DigiPlus filed its application for the federal license in August 2025 and successfully passed the qualification stage in October. The license will allow the company to operate land-based and online sports betting, electronic games, live game studios, and other fixed-odds betting activities in Brazil. Fixed-odds betting, for the uninitiated, is a form of gambling where players wager on the probability of specific outcomes—think the odds of a horse winning a race.
Brazil is an especially attractive market for DigiPlus and its competitors. With a population of 200 million—87% of whom have internet access—the country offers a vast and largely untapped audience for online gambling or “iGaming.” DigiPlus has allocated an initial funding of 660 million Philippine pesos for its Brazilian venture, signaling just how high the stakes are.
The company’s recent financial performance underscores the potential of this expansion. DigiPlus saw its net income for the first nine months of 2025 grow more than fourfold to 8.75 billion Philippine pesos, driven by strong retail games and new product launches. One such product, Pinoy Drop Ball, is a digital take on a Filipino carnival game, offering players the chance to win up to 200 million pesos if the ball lands on their chosen card.

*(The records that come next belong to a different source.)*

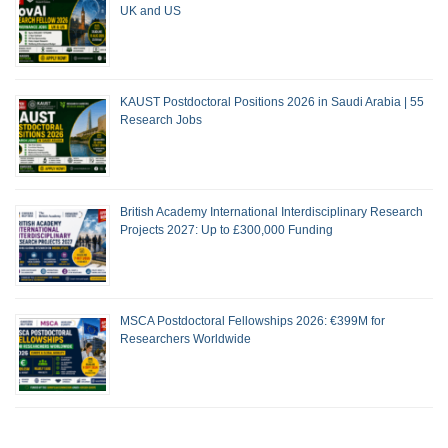
UK and US
KAUST Postdoctoral Positions 2026 in Saudi Arabia | 55
Research Jobs
British Academy International Interdisciplinary Research
Projects 2027: Up to £300,000 Funding
MSCA Postdoctoral Fellowships 2026: €399M for
Researchers Worldwide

As Brazil prepares to welcome a new wave of gambling operators, the timing of the government’s tax reforms could have significant implications. For companies like DigiPlus, higher taxes on betting revenues may affect profit margins, but the sheer size and digital readiness of the Brazilian market remain powerful incentives. The government, for its part, is betting that these tax increases will help shore up public finances while keeping the door open for innovation and competition.
The debate over how to tax fintechs, banks, and betting companies is far from settled. Lawmakers continue to negotiate the finer points, seeking a balance that supports economic growth without sacrificing fiscal responsibility. As the Renan–Calheiros bill moves through the Senate, all eyes will be on how Brazil navigates this complex intersection of politics, economics, and technological change.
With international operators poised to begin operations and lawmakers fine-tuning the rules of the game, Brazil’s financial and gambling landscapes are set for a year of transformation and high-stakes decision-making.